Today I am beginning a series called 25 Lessons in 25 Years that I will post on Fridays. Simply put, these are ministry and life lessons I learned the hard way. I am sure your experiences have brought similar learnings, but my hope and prayer in sharing these simple lessons is to give you an “edge” so you can learn new and different things and share your learnings with me. That’s life…live and learn!
Put 10 people in a room with one topic and you will have 10 different opinions. Which, by the way, is exactly what you want. A good leader doesn’t surround himself/herself with people who think just like them. Good leaders also don’t surround themselves with people who will say what they think the leader wants to hear. That is not good brainstorming and it is not a healthy way to develop good thinking on your team. You want diverse thinking in that stage of the process. Here is the first lesson, it is OK to have an unexpressed thought. There have been to many times when in the course of a meeting I “shared what was on my heart and mind,” when it was a good opportunity to keep my mouth shut!
Yes, we all have opinions. A good opinion is supported with facts, data or well-structured intuition. A bad opinion is rooted solely on emotion. But either way, there are times we should keep those opinion, even good ones, to ourselves. Knowing when to speak and when to have an unexpressed thought is one of the primary skills of emotional intelligence.
A quick summary of emotional intelligence might sound like this…you have experiences that are interpreted through the five senses. Those experiences travel from the spinal cord to the front area of your brain where rational thought takes place. BUT those senses must first pass through the Limbic System in your brain where experience translates into emotion.
Too many times I opened my mouth at the middle stage of the process, where the emotion is realized. It would have been far better to wait until those experiences and emotions reached the rational part of my brain, which sometimes seems like a thousand miles away. Which is why I say “It is OK to have an unexpressed thought.”
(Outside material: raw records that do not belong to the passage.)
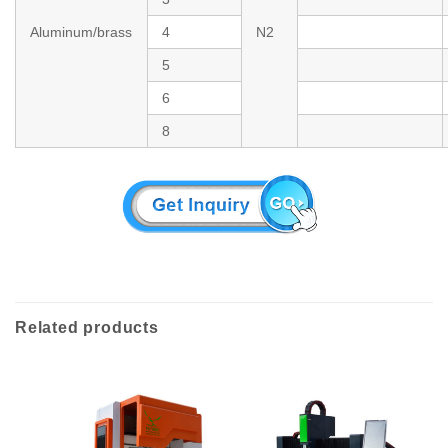
Aluminum/brass
4
N2
5
6
8
Related products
The world does not need to know what I think about every subject. Oddly enough, thanks to twitter, Facebook and blogs, we have a venue to do just that. Trust me on this. The next time you are in a meeting with your Pastor, staff or in a conversation with your spouse, ask yourself this question. Is this a good time to have an unexpressed thought? Sometimes, the best thing to say is nothing.
Pastor Steve,
Thank you for your messages on More Than Puppets. I serve in the children’s ministry at the Huntington Beach campus. I actually met you tonight at the summit! It was a pleasure to finally meet you in person. I have been watching MTP for about a month now. It has blessed my life in many ways. Thank you for making this available to those of us who serve in this ministry. You are a blessing. Thank you for all you do and for being such a faithful server of Jesus Christ.
Your message tonight was very enllightening. My plan is to memorize Psalm 90:12 and apply it to my ministry and life! Again, it was a pleasure meeting you and thank you for serving at Saddleback Church. It is an honor and privilege to serve along side you in the name of Jesus!
Thank you Jeri for the encouragement. We appreciate your ministry at Huntington Beach…..its going to be an exciting year!
Hey Steve, great post. This is something I’ve also thought about from time to time. My thinking used to be more self-centered along the lines of “do I feel like sharing this thought?”. However in the last few years [you remember what happened about 2 1/2 years ago 🙂 ] my thinking has shifted more towards “does the person I’m speaking to need/want to hear this thought?”. I’ve mostly learned that lesson by sharing jokes/observations that I thought were hilarious, but were received much less enthusiastically than I anticipated.
P.S. Summit was a blast. Thank you for the inspiration to be ClockWise!